Still a cub, Tiger Tiger earning its stripes

Tiger Tiger has only been playing Atlanta-area stages since October, but guitarist/vocalist Buffi Aguero already has learned a valuable lesson in how not to treat opening acts.

Last month, the band opened for legendary post-punk outfit the Fall at the Echo Lounge, and everyone was “super nice,” says Aguero, “except Mark E. Smith, who’s notoriously a big jackass. None of us were allowed backstage. He was just a total rock star.”

Judging from the group’s modest (but rising) fan base, Tiger Tiger — Aguero, guitarist/saxophonist Shane Pringle, organist Sam Leyja, bassist/cellist Deisha Oliver and drummer Mike Poteet — shouldn’t resign itself to sharing stages with well-known punk-rock egos. The quintet’s eclectic, amorphous sound — roaring one minute, soaring the next — is given to the kind of dynamic shifts in style that cause crowds to take notice.

The mixture “is very unique,” Aguero says, acknowledging echoes of Richard Hell and the Stilettos. Others pick out strains of Cursive or even the poetic imagery of Leonard Cohen. “We can go from being a rock band to doing noisy, weird stuff really easily. It gives us a breadth that a normal rock band wouldn’t have.”

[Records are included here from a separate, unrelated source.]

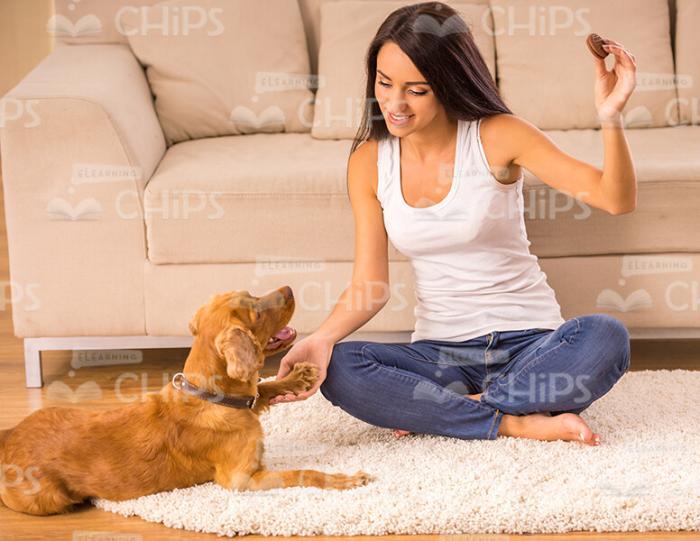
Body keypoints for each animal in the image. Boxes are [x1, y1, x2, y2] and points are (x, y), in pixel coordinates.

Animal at [0, 284, 374, 512]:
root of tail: (10, 436)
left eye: (252, 294)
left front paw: (299, 376)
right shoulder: (241, 480)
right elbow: (303, 473)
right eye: (255, 312)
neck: (211, 397)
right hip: (47, 497)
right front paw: (346, 480)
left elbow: (263, 387)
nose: (290, 289)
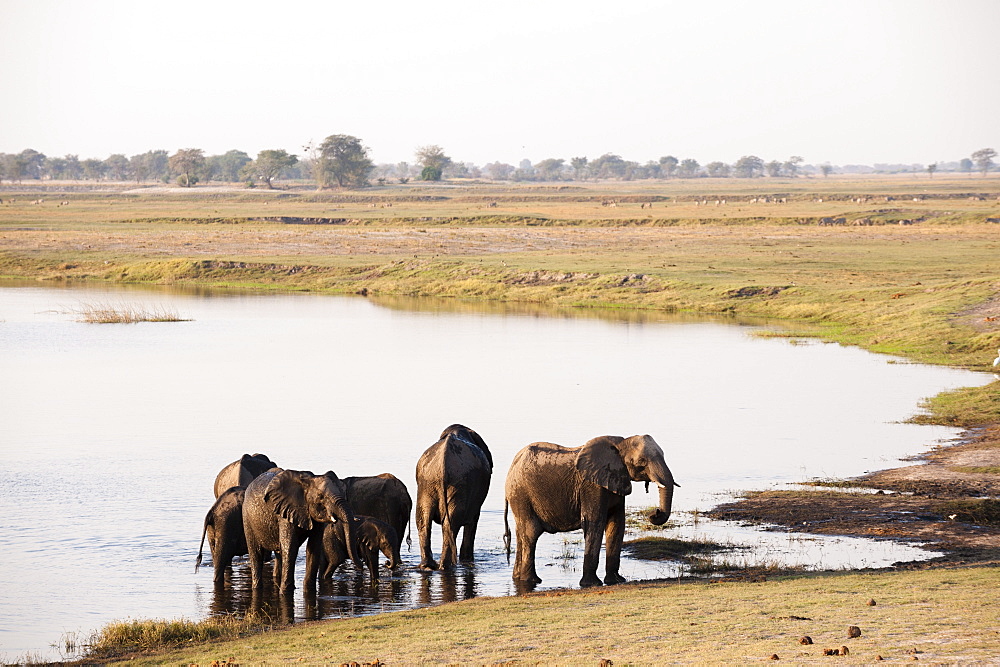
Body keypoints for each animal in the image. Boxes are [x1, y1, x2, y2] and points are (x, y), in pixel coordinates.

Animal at [414, 426, 492, 572]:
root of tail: (443, 462)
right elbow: (473, 521)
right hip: (458, 485)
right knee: (451, 523)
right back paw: (445, 566)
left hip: (427, 485)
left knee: (423, 520)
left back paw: (429, 566)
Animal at [504, 436, 676, 588]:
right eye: (642, 461)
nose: (654, 512)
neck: (620, 444)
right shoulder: (591, 485)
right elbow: (595, 522)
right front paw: (592, 584)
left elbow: (617, 524)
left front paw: (617, 581)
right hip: (521, 494)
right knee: (531, 532)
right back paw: (532, 580)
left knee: (521, 533)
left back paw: (518, 578)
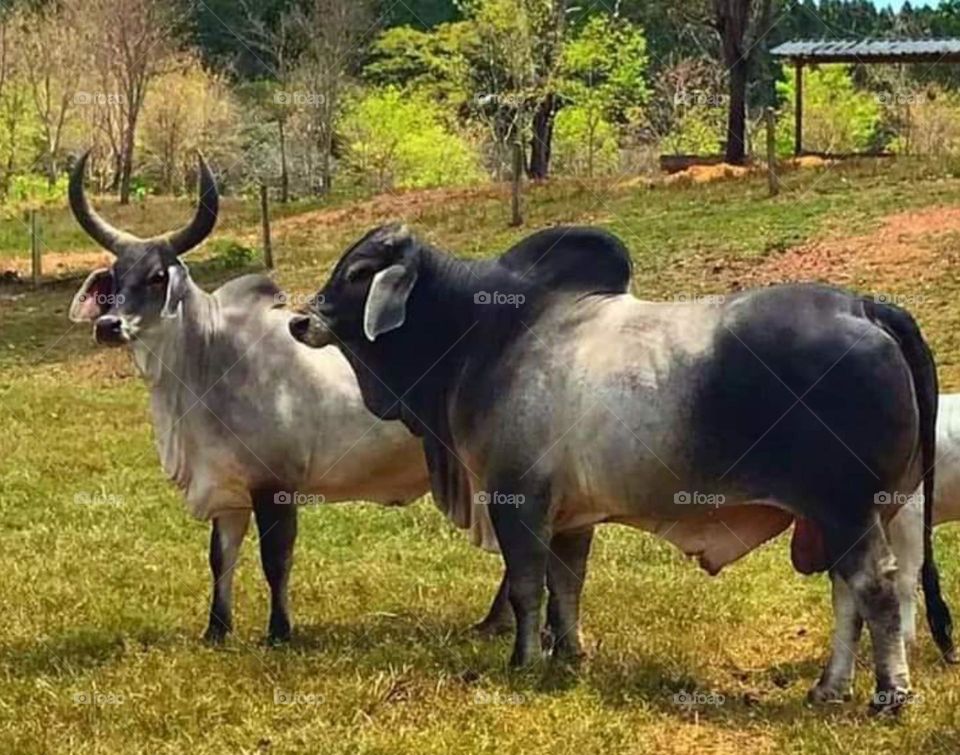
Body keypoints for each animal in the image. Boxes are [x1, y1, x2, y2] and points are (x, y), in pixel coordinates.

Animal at [289, 223, 954, 713]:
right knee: (848, 593)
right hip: (840, 516)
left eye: (357, 272)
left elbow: (527, 586)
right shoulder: (571, 518)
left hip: (847, 508)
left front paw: (524, 661)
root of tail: (864, 305)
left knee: (877, 587)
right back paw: (828, 688)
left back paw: (890, 694)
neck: (484, 336)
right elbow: (567, 585)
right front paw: (569, 655)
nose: (299, 320)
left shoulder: (516, 500)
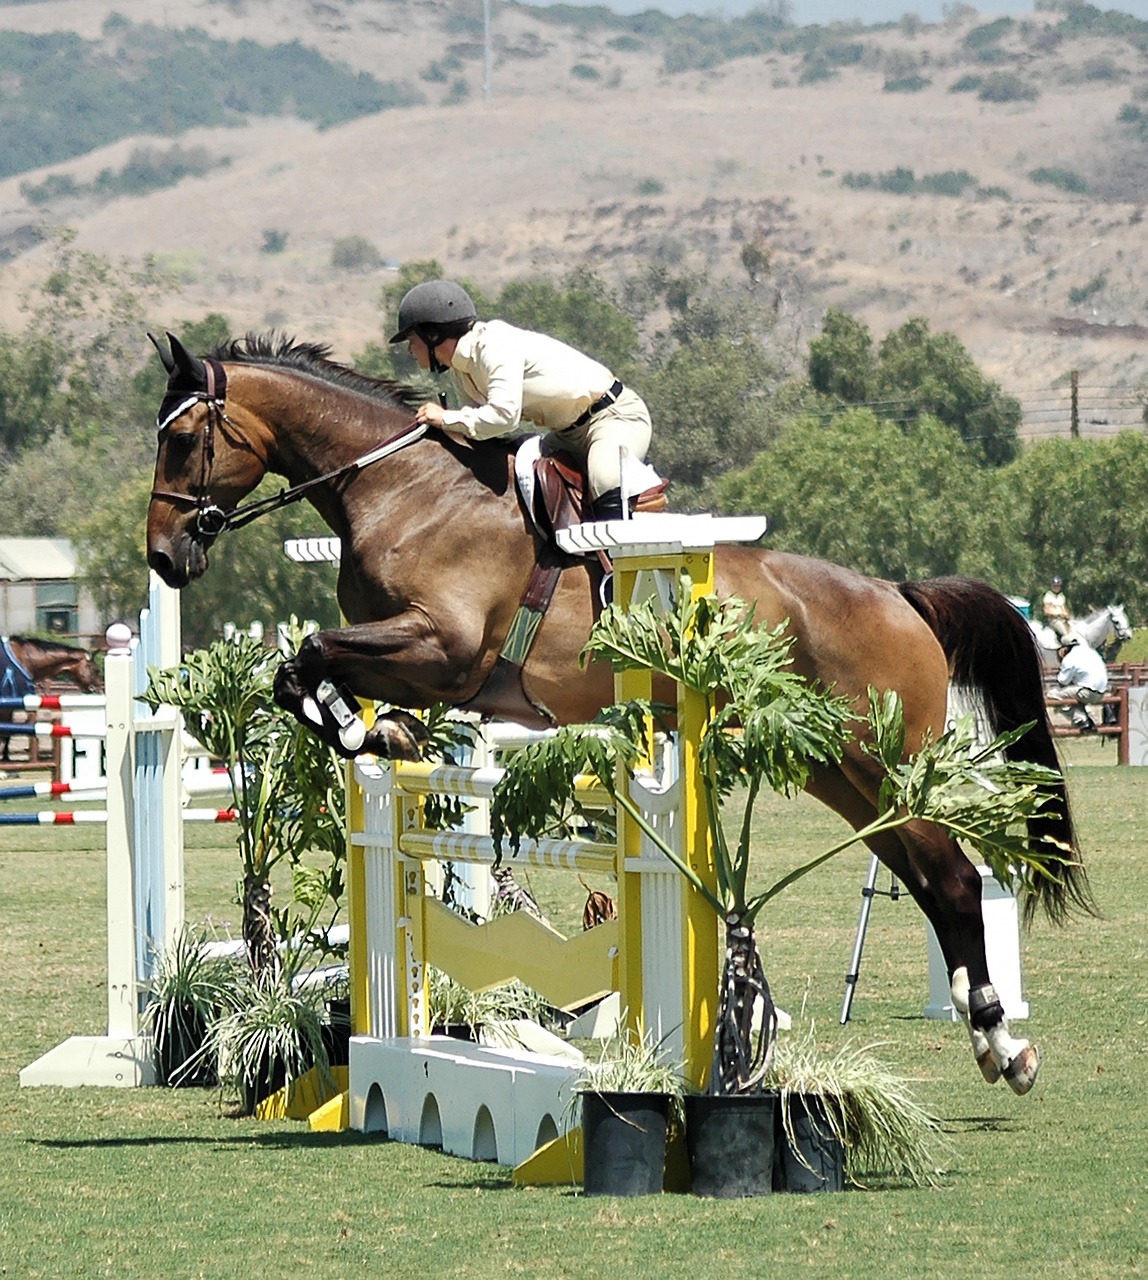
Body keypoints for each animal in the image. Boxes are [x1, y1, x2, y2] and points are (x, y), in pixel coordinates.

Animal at [145, 331, 1095, 1097]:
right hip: (839, 770)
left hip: (883, 758)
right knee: (931, 880)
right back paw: (995, 1044)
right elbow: (296, 671)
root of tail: (898, 594)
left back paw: (1003, 1044)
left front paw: (365, 729)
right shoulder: (419, 662)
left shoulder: (444, 649)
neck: (403, 489)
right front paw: (382, 731)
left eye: (185, 440)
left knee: (958, 879)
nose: (164, 558)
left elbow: (305, 657)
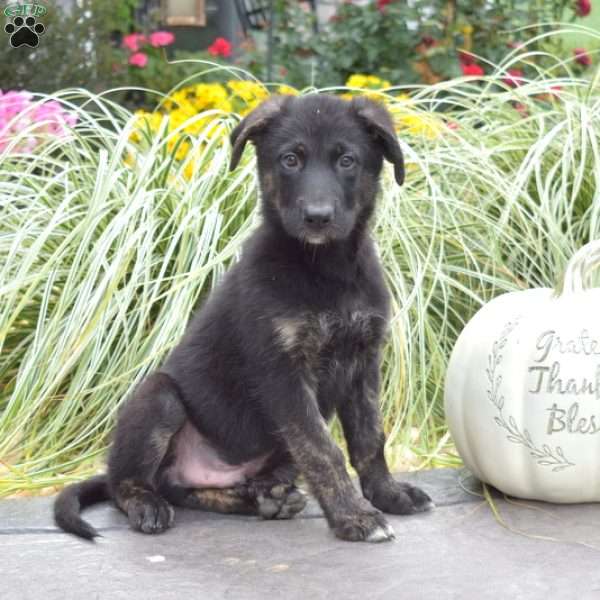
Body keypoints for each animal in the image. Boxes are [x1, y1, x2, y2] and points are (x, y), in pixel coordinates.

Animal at [54, 92, 434, 544]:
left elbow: (369, 439)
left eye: (347, 160)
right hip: (158, 397)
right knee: (127, 483)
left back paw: (266, 500)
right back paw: (147, 503)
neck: (326, 269)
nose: (318, 217)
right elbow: (323, 450)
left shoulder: (364, 362)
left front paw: (388, 494)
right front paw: (354, 515)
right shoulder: (284, 373)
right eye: (290, 160)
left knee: (191, 489)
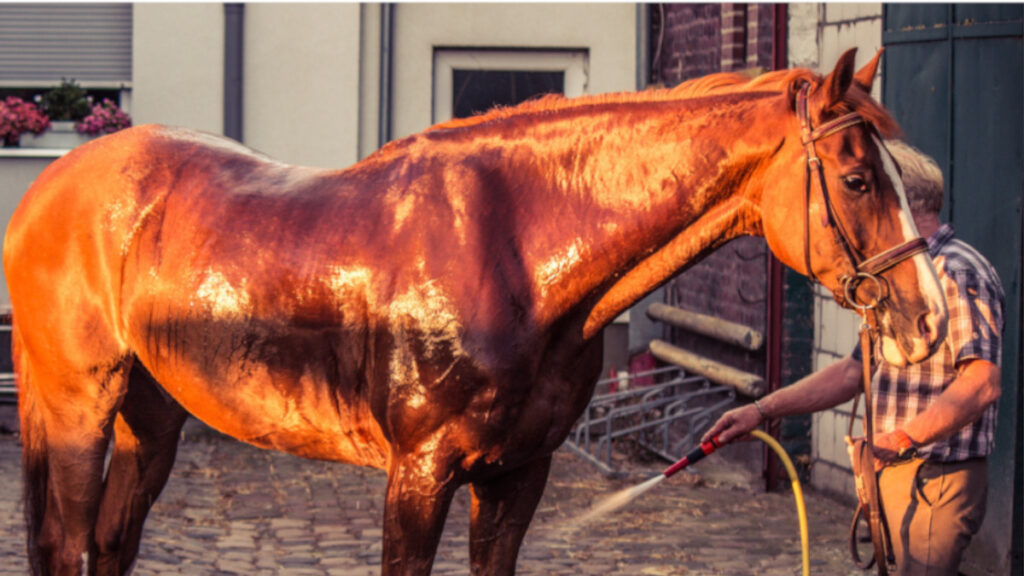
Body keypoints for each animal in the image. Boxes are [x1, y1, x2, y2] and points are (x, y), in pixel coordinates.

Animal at [5, 48, 946, 576]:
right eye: (858, 178)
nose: (928, 320)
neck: (512, 250)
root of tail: (54, 184)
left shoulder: (516, 474)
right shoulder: (419, 478)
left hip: (152, 416)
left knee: (111, 542)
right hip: (77, 411)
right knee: (64, 545)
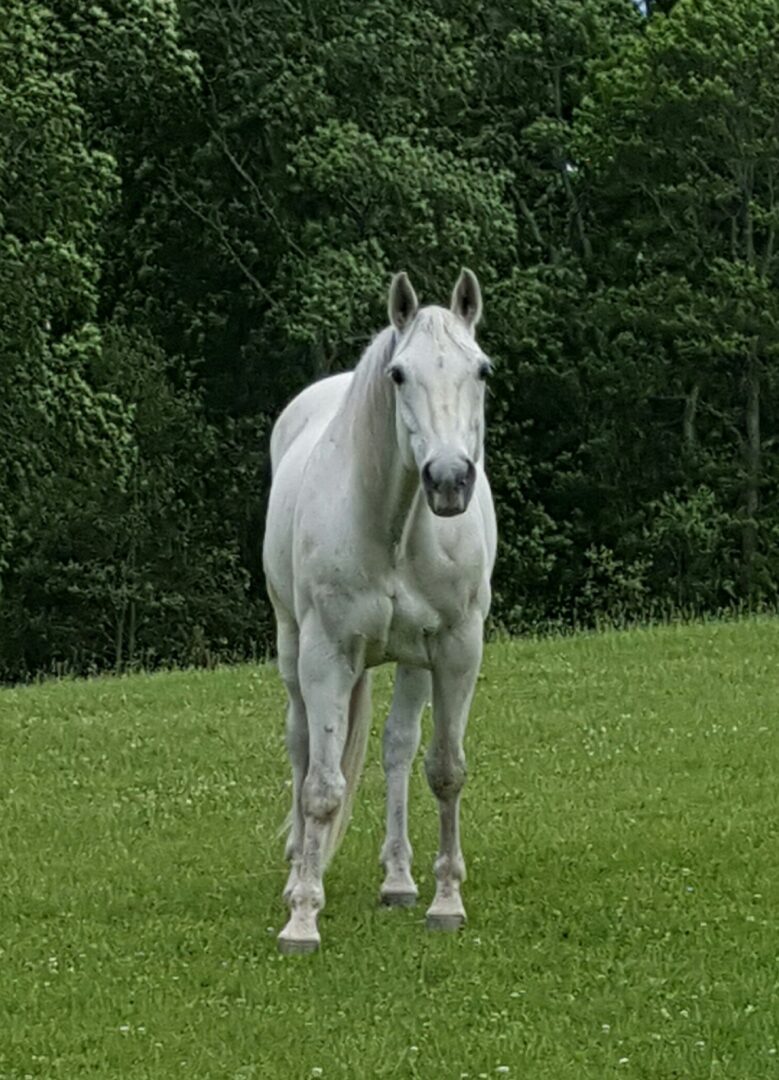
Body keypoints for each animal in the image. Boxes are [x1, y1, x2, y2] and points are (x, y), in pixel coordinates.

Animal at [264, 270, 494, 954]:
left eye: (482, 370)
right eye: (398, 375)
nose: (449, 480)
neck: (395, 528)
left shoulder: (457, 649)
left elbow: (444, 771)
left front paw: (446, 900)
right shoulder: (326, 656)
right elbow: (321, 788)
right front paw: (302, 917)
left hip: (413, 661)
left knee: (397, 748)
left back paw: (398, 879)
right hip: (293, 652)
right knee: (301, 749)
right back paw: (298, 871)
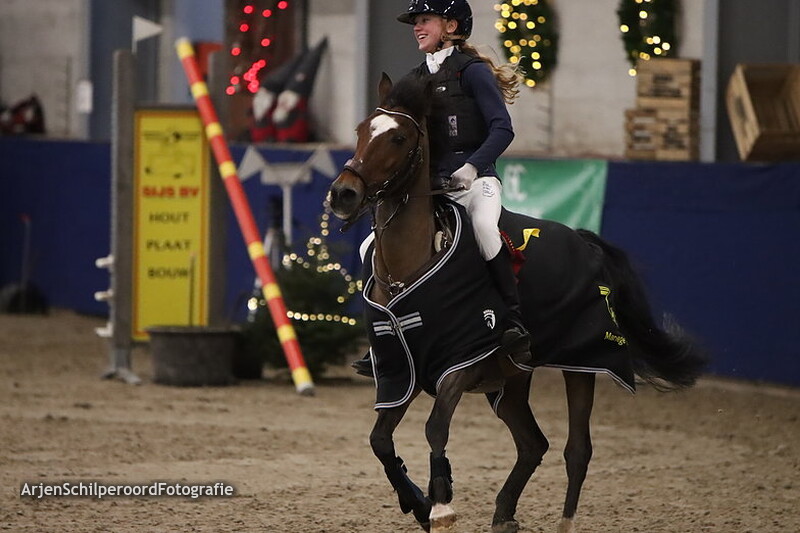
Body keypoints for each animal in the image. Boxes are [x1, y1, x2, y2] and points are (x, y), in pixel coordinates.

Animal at [328, 73, 707, 533]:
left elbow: (436, 428)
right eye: (361, 131)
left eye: (398, 138)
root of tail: (584, 241)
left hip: (583, 364)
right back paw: (504, 513)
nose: (343, 195)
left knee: (576, 450)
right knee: (532, 443)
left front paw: (441, 505)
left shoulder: (461, 362)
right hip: (511, 381)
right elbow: (380, 441)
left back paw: (563, 523)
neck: (411, 265)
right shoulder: (400, 371)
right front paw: (417, 504)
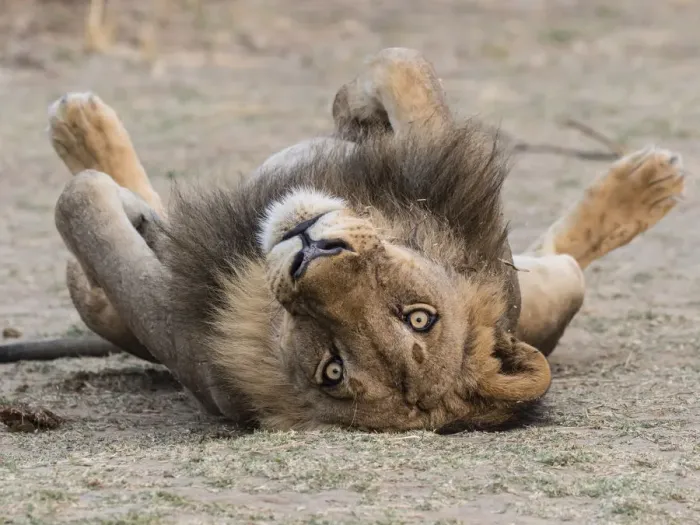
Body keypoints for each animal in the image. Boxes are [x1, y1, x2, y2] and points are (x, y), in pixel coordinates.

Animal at [47, 48, 685, 433]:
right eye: (419, 316)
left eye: (333, 371)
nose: (311, 251)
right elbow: (405, 69)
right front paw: (354, 112)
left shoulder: (184, 340)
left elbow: (79, 203)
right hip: (547, 287)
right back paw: (650, 179)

Having already cobbled together a four-song demo, the nascent outfit is in the process of shopping for a label to help them record a full album. Once a deal is secured, gathering material should be no problem.

“This is a super-easy project to write songs for, because everybody is so participatory,” says Aguero. “It’s really easy to bring in even just a half-baked idea and flesh it out. It’s still real fun and new, like a first date.”

Tiger Tiger plays Sat., May 8, at Art Farm. $5.